“Are you a runner?”
It was the first question that Cher Maybee asked as she granted me entry into the bed and breakfast.
“No,” I replied cautiously. I had just driven across almost the entire width of Nebraska with barely a break and was uncertain if the 460 miles of fairly uninspiring landscape had dulled my hearing, or if it was a trick question. “But I walk a lot,” I added, hoping that might help.
Cher smiled. “We’re having a marathon tomorrow morning, and I thought you might be one of the runners staying here tonight.”
No, I explained, I hadn’t come to western Nebraska to torture my body with a 26-mile run, but rather to explore Chimney Rock, Scotts Bluff National Monument, and the Sandhills, and to stay in this intriguing accommodation just past the edge of Scottsbluff and over the North Platte River.

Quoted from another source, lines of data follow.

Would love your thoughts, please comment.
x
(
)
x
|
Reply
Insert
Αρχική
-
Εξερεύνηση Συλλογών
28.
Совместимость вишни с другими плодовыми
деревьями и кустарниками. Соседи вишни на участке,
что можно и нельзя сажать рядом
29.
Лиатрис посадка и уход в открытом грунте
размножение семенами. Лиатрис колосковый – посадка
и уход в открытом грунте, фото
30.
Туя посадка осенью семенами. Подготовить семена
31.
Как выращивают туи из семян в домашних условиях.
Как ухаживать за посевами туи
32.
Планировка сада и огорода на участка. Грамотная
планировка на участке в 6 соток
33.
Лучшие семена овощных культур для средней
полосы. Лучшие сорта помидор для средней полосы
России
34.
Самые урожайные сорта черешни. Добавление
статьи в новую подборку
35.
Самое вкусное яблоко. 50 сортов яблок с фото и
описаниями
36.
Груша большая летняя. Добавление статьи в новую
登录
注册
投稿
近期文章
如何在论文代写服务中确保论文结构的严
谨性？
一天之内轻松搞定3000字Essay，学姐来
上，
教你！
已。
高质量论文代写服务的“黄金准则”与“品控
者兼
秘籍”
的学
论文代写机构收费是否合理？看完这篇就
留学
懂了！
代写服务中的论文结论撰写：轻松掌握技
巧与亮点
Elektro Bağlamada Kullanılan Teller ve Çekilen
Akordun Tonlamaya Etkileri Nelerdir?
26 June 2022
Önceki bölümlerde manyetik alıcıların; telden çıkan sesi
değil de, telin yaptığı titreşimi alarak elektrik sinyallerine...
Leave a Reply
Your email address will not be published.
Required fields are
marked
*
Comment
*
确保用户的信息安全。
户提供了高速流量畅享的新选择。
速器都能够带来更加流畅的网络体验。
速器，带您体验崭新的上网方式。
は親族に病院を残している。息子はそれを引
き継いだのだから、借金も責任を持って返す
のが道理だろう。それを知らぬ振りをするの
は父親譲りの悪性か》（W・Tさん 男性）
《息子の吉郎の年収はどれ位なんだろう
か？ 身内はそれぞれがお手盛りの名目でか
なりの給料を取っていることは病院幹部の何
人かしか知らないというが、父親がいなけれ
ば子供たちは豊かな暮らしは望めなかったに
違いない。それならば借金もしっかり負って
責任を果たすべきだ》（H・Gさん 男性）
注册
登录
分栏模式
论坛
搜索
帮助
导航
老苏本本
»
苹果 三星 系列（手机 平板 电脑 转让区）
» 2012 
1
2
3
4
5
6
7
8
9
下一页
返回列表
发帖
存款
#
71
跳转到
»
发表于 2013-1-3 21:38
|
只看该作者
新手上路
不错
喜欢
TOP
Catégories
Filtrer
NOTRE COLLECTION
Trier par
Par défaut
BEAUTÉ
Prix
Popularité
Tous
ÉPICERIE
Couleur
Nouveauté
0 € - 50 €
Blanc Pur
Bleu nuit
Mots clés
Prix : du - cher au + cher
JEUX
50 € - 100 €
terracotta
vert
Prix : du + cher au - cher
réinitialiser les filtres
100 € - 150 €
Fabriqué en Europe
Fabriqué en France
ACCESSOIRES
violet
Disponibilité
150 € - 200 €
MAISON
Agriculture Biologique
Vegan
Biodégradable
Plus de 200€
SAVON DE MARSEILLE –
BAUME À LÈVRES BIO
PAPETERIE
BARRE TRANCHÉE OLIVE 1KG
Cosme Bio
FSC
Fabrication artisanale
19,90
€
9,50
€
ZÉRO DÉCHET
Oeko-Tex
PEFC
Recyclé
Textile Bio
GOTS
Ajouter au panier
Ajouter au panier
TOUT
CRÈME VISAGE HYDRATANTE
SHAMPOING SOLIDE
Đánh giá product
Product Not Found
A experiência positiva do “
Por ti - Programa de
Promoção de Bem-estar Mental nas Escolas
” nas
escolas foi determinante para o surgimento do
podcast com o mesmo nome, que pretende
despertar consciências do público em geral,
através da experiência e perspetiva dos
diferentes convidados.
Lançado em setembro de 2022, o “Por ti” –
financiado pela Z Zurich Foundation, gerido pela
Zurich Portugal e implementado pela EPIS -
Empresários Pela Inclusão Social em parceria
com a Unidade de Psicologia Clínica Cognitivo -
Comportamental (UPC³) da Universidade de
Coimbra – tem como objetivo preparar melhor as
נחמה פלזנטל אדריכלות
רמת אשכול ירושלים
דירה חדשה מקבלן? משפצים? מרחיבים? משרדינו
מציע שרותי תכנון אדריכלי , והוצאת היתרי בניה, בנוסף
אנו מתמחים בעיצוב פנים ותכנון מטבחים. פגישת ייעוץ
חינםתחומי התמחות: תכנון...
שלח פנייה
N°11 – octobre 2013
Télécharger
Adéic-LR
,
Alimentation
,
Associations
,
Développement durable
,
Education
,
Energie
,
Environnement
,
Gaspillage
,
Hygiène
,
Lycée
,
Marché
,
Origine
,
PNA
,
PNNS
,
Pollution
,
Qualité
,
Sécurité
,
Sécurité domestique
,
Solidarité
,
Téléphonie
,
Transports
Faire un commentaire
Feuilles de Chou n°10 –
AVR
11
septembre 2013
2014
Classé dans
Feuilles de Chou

Barn Anew sits across from a cornfield on some generous acreage a stone’s throw away from the old Oregon Trail on the dirt Country Road L. As the name implies, this B&B was originally a barn, built in 1908. A former owner wanted to raze it as it fell into disrepair, but she kept having dreams not to. So, obeying her subconscious, she and her spouse converted it into a very comfortable bed and breakfast instead. The current owners, Cher and her husband, Allan, have been maintaining that spirit for eight years now, opening up their home for travelers like me, their grounds for weddings, and a separate outbuilding that used to be part of a POW camp for German soldiers during World War II for community events.
Cher gave me the tour, beginning exactly where we stood, pointing out the Remington bronze statues and the abundant Native American artwork displayed everywhere—paintings, beadwork, and apparel made by Arapaho friends that were gifted to her and Allan when they taught at the Wind River Indian Reservation in Wyoming for a few decades. She showed me where the stallion used to be kept (now a player piano room), where the mares stayed (now the dining room, complete with a pastoral mural that wraps around all four walls, depicting the barn and its environs), and the old tack room.
Upstairs, four agreeable bedrooms (mine, the Pony Express Room, featured worn saddle bags, leather riding gloves, pictures of young men on horses delivering mail, and an antique bat wing dresser) led to a large common living room with comfortable leather sofas and a balcony to take in the scenery—a delightfully serene space where I browsed through a couple of issues of Nebraska magazine and monitored the full moon as it slowly crossed the clear sky over the distinctive sandstone, siltstone, volcanic ash, and limestone formations of Scotts Bluff National Monument, just a couple of miles away, before heading out to dinner at my hosts’ recommended restaurant, the outstanding Emporium Coffeehouse and Café.
The following morning, by the time I shuffled downstairs after a silent night’s sleep, all the other guests had already left for the marathon, an annual event in Scottsbluff that has gained some traction in the running world. So I had breakfast and the company of Cher and Allan all to myself in the warmly lit sunroom—formerly the milking station and cattle shelter. Over a palatable meal of orange juice, baked French toast with deliciously sweet chokecherry syrup, perfectly cooked bacon, and a fruit cup, I learned about this intriguing couple who, among other exploits, co-wrote a motorist’s guide for the Scotts Bluff County Tourism Department and sailed from Barbados to Rome on a seven-mast clipper with 42 sails. Further, Allan created the Midwest Canoe Association; founded the University of Nebraska rowing team; was featured in National Geographic for leading three enlisted men of the 7th Calvary and five frontiersmen on an 1,100-mile trek along the Santa Fe Trail; and traveled by jet ski from the Gulf of Mexico, up the Mississippi and Missouri rivers, down the Snake and Columbia rivers, and into the Pacific Ocean—a journey of more than 5,600 miles over 43 days that landed him in the Guinness Book of World Records for the longest distance traveled on a jet ski.
Their admirable tales of accomplishment delayed my planned early start for another long day of driving, but it was the most enjoyable delay I had experienced in years. After we exchanged farewells and I packed up my rental car, I took a good look around. If I had more time, I would have settled into the hammock or the tree swing in the courtyard, a peaceful place to relax, watch the clouds go by, and admire the poppies that were planted a century ago by the original homesteader. Or I might have pondered staying an extra night in the old sheep wagon, near the former cattle chute, that’s appointed with a full-size mattress, stove, and cupboards. The open road beckoned, however, but after a splendid stay at Barn Anew, I was ready for the highway, feeling completely born anew.